# A lot of electronic components & their content info



## samuel-a (Nov 16, 2009)

http://search.digikey.com/scripts/DkSearch/dksus.dll?lang=en&site=US&keywords=&WT.z_header=link


the most interesting part i saw t'ill now was under "Connectors, Interconnects "

basically... we get a confirmed source of info about plating thickness....
which is 30 *µin* (micro inches) or 0.76 *µm* (micro centimeter) for most kinds of pins....


And a question for GSP or any other expert:
how much does 1 square inch , 1 *µin *thick of pure gold weight ??

i'm wondering, about your speadheet that you make the calculation of gold plating, what does, dividing the gold spot by 100K give us?
is this the value of 1 sq in , 1 µin thick of gold? 

if so... how does it happend?
i know experience taught you that, but i'm feeling somthing is missing in that formula....

Many thanks for your answers
SMAUL


----------



## dick b (Nov 16, 2009)

http://www.gold-nuggets.org
Click on specific gravity test.

This should help you understand how the caculations work. Look up the SG of gold, that is what 1 cc of gold weighs. Then all you have to do is caculate the weight of the plating in the pins.

dickb


----------



## samuel-a (Nov 16, 2009)

10X !!!

how is the link?


----------



## goldsilverpro (Nov 16, 2009)

Dividing the spot price by 100,000 approximately gives the value of 1 square inch of 1 microinch thick gold. I hadn't thought about it before, but this should work in any currency.

When I first discovered this relationship of dividing the spot price by 100,000, I knew it was a bit low. Amazingly though, it is a very simple way of estimating the value in your head. Just move the decimal place of the spot price 5 places to the left.

To get an approximate weight: Assume the spot price is $1000. The value of 1 sq.in. of 1 micro" gold is 1000/100000 = $.01. Therefore, the weight is ($.01/$1000) X 31.1 = .000311 grams. It makes no difference what spot price you use, since the spot price cancels out if you combine all of this into one equation

A little more accurate way of determining the weight: One square inch of .000001" gold is 1 x 1 x .000001 = .000001 cubic inches. A cubic inch is about 16.387 cc (about 2.54 cubed). The density of gold is about 19.32 g/cc. Therefore, the weight of one sq.in. of 1 micro" gold = .000001 x 16.387 x 19.32 = .000317 grams.

Therefore, the first way is a little less than 2% low. 

Hope the math is right.


----------



## butcher (Nov 16, 2009)

I am glad they did not give GSP a caculator to learn on when he was a kid. :lol:


----------



## samuel-a (Nov 16, 2009)

thanks GSP

my math came up the same, also with 2% difference between the to formuls...

maybe its related to the basic pricing of gold.... and each and every micro grams of it...  (whay does my smily have big X on his fourhead?)




BTW, does someone find the catalog in the link useful?


----------



## butcher (Nov 16, 2009)

——————————

_STATED TASK 1_:
In the gold plating thread, why does the choice of spot price make no difference to the approximate weight calculation?
_STATED TASK 2_:
Update the gold plating thread between "i'm wondering, about" and "in that formula....", inclusive, so that "gold spot" reads "spot price".

_DATA SHOWN_:
——————————

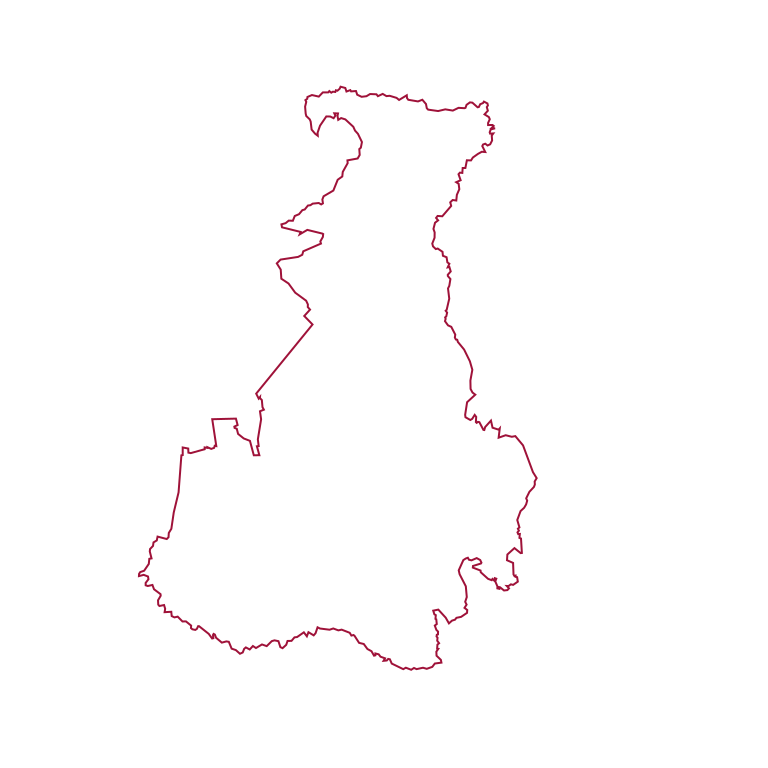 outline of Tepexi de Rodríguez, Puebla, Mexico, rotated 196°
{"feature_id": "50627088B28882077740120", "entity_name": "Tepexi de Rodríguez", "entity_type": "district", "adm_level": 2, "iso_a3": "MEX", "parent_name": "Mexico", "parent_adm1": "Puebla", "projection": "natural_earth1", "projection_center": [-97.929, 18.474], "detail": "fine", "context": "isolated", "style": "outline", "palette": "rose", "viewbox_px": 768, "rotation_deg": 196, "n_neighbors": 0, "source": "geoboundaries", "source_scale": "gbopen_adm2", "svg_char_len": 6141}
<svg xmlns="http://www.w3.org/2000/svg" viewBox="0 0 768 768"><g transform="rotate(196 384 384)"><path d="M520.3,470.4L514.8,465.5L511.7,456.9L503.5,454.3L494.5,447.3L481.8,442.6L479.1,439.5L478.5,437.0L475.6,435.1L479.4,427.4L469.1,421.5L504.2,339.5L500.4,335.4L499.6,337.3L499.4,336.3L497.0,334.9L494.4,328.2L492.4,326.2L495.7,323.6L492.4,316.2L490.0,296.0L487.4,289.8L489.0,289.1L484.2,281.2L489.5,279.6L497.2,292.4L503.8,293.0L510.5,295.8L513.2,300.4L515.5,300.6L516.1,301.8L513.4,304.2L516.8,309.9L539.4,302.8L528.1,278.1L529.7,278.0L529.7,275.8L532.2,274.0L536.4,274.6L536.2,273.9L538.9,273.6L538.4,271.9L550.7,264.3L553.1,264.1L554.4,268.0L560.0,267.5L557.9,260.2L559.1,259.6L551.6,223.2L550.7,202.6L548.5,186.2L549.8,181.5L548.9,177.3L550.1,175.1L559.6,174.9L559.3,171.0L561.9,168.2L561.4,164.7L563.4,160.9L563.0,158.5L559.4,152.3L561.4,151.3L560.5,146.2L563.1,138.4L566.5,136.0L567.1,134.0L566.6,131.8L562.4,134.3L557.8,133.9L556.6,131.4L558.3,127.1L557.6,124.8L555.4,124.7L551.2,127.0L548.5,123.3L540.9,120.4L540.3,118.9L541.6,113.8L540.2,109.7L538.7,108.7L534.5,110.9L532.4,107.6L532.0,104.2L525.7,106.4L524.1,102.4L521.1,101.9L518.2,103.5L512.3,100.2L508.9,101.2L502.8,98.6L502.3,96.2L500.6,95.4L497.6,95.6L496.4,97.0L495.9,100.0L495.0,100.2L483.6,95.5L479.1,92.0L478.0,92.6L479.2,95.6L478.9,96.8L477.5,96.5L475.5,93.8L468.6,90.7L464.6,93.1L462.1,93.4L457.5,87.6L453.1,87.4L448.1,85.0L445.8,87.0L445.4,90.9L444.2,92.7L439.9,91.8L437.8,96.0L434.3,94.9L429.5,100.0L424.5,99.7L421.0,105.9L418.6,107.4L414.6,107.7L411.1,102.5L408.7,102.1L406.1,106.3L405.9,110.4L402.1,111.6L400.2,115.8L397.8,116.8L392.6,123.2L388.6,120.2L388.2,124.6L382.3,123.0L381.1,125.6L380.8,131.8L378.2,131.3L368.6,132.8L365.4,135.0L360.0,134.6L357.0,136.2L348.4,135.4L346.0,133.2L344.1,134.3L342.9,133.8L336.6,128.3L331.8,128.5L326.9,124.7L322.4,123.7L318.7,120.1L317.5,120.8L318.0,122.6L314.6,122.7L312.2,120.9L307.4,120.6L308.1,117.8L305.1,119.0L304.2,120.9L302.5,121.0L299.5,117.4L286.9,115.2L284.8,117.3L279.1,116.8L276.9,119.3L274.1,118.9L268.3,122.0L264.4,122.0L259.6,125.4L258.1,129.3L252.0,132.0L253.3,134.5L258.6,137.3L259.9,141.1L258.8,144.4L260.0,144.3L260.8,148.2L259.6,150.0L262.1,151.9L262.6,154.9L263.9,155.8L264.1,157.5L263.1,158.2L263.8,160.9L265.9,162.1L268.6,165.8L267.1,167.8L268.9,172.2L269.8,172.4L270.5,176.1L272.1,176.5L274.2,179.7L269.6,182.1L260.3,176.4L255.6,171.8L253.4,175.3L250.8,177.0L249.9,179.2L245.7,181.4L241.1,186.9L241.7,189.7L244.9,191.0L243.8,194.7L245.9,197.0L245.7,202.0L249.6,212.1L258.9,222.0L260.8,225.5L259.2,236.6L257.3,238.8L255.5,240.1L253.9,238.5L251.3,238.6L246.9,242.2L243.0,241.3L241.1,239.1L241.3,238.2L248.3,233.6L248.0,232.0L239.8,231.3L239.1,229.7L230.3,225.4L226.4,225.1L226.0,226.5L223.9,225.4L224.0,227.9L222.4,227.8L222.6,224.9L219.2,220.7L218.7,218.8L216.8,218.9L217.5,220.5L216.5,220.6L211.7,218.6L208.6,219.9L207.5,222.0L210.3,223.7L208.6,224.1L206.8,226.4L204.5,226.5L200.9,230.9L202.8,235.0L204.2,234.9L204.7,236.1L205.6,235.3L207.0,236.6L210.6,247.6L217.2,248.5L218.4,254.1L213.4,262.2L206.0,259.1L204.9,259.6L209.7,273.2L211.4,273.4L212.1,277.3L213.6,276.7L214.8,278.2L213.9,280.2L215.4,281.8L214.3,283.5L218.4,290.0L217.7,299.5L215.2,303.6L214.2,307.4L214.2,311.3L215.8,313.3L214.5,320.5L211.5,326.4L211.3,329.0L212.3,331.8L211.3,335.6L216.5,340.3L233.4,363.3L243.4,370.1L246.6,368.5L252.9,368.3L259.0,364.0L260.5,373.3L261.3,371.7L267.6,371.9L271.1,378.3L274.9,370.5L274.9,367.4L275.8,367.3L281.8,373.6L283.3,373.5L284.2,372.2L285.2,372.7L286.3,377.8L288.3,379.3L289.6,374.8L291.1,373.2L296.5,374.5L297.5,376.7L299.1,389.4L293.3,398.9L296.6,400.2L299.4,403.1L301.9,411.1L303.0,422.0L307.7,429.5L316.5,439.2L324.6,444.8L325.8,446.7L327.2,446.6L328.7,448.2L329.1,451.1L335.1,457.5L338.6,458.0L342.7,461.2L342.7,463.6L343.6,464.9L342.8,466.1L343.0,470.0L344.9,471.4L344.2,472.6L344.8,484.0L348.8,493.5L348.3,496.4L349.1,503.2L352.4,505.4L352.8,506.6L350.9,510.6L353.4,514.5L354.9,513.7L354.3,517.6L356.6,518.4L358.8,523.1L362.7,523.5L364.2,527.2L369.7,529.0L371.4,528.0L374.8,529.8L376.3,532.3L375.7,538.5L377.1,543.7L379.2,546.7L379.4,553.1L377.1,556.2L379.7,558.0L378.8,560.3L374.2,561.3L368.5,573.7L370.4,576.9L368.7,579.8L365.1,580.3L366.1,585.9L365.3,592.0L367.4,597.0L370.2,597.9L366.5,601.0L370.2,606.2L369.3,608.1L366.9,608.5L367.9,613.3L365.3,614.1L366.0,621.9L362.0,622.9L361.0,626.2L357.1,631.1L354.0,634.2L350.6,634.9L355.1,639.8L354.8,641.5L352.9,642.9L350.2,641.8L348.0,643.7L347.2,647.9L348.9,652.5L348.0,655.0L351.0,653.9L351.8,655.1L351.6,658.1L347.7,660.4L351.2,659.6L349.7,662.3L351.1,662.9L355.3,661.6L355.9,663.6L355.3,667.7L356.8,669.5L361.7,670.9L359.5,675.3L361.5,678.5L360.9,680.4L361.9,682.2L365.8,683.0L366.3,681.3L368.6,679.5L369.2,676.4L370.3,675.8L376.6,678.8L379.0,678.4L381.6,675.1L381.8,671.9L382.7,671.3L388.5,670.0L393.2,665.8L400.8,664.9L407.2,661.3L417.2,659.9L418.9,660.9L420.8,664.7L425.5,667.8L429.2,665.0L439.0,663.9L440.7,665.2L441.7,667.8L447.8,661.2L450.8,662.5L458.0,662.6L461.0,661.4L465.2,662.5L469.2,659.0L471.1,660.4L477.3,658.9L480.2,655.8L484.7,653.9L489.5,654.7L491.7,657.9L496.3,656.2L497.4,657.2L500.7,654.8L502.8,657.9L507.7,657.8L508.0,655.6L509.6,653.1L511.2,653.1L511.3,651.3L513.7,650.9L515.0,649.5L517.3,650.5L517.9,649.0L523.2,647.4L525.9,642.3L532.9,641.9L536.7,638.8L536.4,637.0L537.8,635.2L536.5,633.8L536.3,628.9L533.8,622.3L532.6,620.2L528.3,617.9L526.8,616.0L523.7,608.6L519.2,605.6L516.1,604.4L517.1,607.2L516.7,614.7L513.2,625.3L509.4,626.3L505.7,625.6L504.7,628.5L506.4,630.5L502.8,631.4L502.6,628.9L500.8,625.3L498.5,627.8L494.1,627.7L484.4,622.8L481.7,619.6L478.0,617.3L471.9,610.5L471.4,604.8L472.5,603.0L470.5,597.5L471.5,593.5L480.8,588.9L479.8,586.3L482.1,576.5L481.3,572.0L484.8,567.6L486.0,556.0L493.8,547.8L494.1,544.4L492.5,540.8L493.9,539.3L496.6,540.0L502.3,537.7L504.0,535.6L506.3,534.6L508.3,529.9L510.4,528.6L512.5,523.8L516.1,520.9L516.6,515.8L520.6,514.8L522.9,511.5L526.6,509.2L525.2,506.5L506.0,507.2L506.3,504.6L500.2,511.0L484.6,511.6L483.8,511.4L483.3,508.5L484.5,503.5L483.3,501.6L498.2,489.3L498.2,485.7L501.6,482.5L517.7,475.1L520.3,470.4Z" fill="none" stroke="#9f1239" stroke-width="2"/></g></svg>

——————————

_COMPLETE RESPONSE 1_:
The spot price cancels out when all of the steps are combined into one equation. So any spot price gives the same weight, about .000311 grams for 1 square inch of 1 microinch thick gold.

_COMPLETE RESPONSE 2_:
i'm wondering, about your speadheet that you make the calculation of gold plating, what does, dividing the spot price by 100K give us?
is this the value of 1 sq in , 1 µin thick of gold? 

if so... how does it happend?
i know experience taught you that, but i'm feeling somthing is missing in that formula....